*YOUR GOAL*: Could you write the next part of the passage below on social tools in a presidential transition, starting right after its last sentence?

*SOURCE PASSAGE*:

Immediately post-election but pre-transition, there is a huge need to understand the institutional memory of the White House and of the cabinet agencies. Eight years ago, briefing books—big thick binders of information— were still in vogue. But now, social tools like websites, wikis, and collaborative software can help by making information more widely available, searchable, and discoverable, and it can also promote and aid discussions between relevant transition personnel with areas of overlap.

The White House must also coordinate a recruitment effort to seek out individuals with required expertise to staff the incoming administration. This involves not only the creation of a website for this purpose, but management of the resume information—which they can expect will be about 40,000 applications in the first few weeks and eventually total 70,000 interested persons, according to an article written by Clay Johnson III, the current deputy director of the Office of Management and Budget and previously the executive director of the Bush 43 transition team. Social software will also facilitate the associated research for vetting job candidates. Information management tools, collaborative software, advanced Internet search algorithms, and knowledge of online social networks would greatly facilitate a good deal of this important task. In addition, current career government employees could staff some of these thousands of open positions. The transition team is in a unique position to reach out to and recruit those people—even if just temporarily—using social tools. This approach would leverage existing bureaucratic knowledge without risking administrative gaps in the critical first months of the presidency.

*DATASET EXTRACT*:
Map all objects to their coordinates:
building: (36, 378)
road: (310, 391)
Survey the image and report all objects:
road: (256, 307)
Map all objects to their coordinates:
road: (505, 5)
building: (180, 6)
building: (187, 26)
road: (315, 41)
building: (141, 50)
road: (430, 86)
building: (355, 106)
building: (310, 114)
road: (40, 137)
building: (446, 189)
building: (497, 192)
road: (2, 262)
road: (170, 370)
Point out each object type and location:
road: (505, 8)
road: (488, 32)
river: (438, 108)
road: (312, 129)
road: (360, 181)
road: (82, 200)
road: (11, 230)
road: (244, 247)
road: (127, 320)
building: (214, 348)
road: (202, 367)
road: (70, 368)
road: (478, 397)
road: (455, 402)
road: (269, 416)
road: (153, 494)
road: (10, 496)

*EXERCISE RESULT*:
Next, the incoming administration will be immediately and constantly overwhelmed with “advice” (some wanted, some unwanted) from think tanks, previous administrations, “experts,” interest groups, lobbyists, governors, legislators, and donors. And this information will come from a variety of sources using diverse media—print, email, video, and audio. Points of contact for these people and groups need to be organized and coordinated; information must be organized and shared; and staffers must meet and sometimes partner with groups, all in the effort to craft the short and long-term agenda of the critical first 100 days (and beyond) of the new administration. New social websites and software allow coordination of formal debates so as to allow actionable conclusions from what might at first seem like the chaos of many opinions. And the new administration might consider using social networks to reach out to stakeholders as well.

Within departments, small teams from the incoming administration will be interacting with existing personnel in order to prepare for the cabinet and sub-cabinet heads, tee up important upcoming issues, and reorganize resources and personnel. Social tools would enable teams interacting with different departments to share information and advice while they perhaps struggle to obtain information or solve problems. Social software can also help coordinate informal social networks and organize advisory groups of outside-subject-matter experts to advise the transition team members, keep track of discussions, and include people who cannot attend in person.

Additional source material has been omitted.